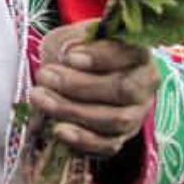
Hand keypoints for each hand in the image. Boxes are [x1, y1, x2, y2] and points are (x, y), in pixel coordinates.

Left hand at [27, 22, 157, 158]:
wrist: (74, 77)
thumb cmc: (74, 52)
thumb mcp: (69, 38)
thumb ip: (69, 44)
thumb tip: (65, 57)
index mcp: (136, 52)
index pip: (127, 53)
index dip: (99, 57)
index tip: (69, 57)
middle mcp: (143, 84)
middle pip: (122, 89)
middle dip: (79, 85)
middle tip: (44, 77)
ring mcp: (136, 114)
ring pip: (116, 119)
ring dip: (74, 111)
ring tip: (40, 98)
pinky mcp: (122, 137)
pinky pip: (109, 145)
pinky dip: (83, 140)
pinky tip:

· · · · · · ·

■ EXERCISE GOAL: This exercise needs every entry retyped exactly, with the pictures removed.

■ REPLY:
Hand keypoints for each hand in the image. Boxes are [x1, y1, x2, y2] and points are (x, y), in pixel coordinates.

Left hand at [27, 22, 157, 158]:
wrist: (74, 77)
thumb cmc: (74, 52)
thumb mcp: (69, 38)
thumb ip: (69, 44)
thumb tip: (65, 57)
index mcp: (136, 52)
index pip: (127, 53)
index dip: (99, 57)
index tip: (69, 57)
middle mcp: (143, 84)
middle pip: (122, 89)
middle dip: (79, 85)
middle tip: (44, 77)
ring mcp: (136, 114)
ring pip: (116, 119)
ring dip: (74, 111)
ring tip: (40, 98)
pinky mcp: (122, 137)
pinky pip: (109, 145)
pinky dip: (83, 140)
pinky tip:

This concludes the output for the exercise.